What this task involves: Reproduce the lines below exactly, starting with the first one and going on through the line with "política de privacidade". Leave the pictures out of your answer.

Data supplied:
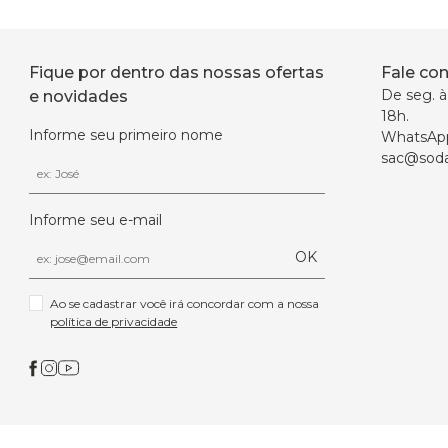
Fique por dentro das nossas ofertas
Fale co
De seg. à 
e novidades
18h.
Informe seu primeiro nome
WhatsAp
sac@soda
Informe seu e-mail
OK
Ao se cadastrar você irá concordar com a nossa 
política de privacidade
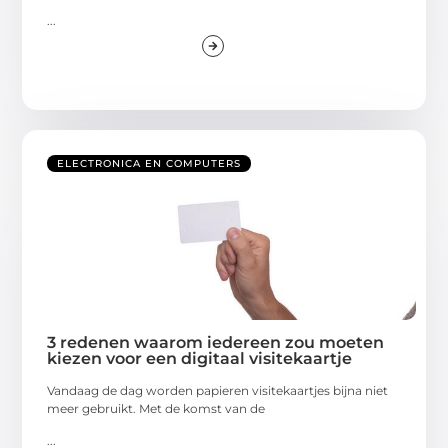
...
ELECTRONICA EN COMPUTERS
3 redenen waarom iedereen zou moeten
kiezen voor een digitaal visitekaartje
Vandaag de dag worden papieren visitekaartjes bijna niet
meer gebruikt. Met de komst van de
...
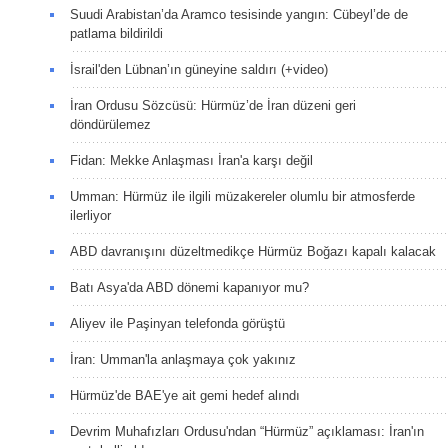
Suudi Arabistan’da Aramco tesisinde yangın: Cübeyl’de de
patlama bildirildi
İsrail'den Lübnan’ın güneyine saldırı (+video)
İran Ordusu Sözcüsü: Hürmüz’de İran düzeni geri
döndürülemez
Fidan: Mekke Anlaşması İran'a karşı değil
Umman: Hürmüz ile ilgili müzakereler olumlu bir atmosferde
ilerliyor
ABD davranışını düzeltmedikçe Hürmüz Boğazı kapalı kalacak
Batı Asya'da ABD dönemi kapanıyor mu?
Aliyev ile Paşinyan telefonda görüştü
İran: Umman'la anlaşmaya çok yakınız
Hürmüz'de BAE'ye ait gemi hedef alındı
Devrim Muhafızları Ordusu'ndan “Hürmüz” açıklaması: İran'ın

Response to this exercise:
Fique por dentro das nossas ofertas
Fale co
De seg. à 
e novidades
18h.
Informe seu primeiro nome
WhatsAp
sac@soda
Informe seu e-mail
OK
Ao se cadastrar você irá concordar com a nossa 
política de privacidade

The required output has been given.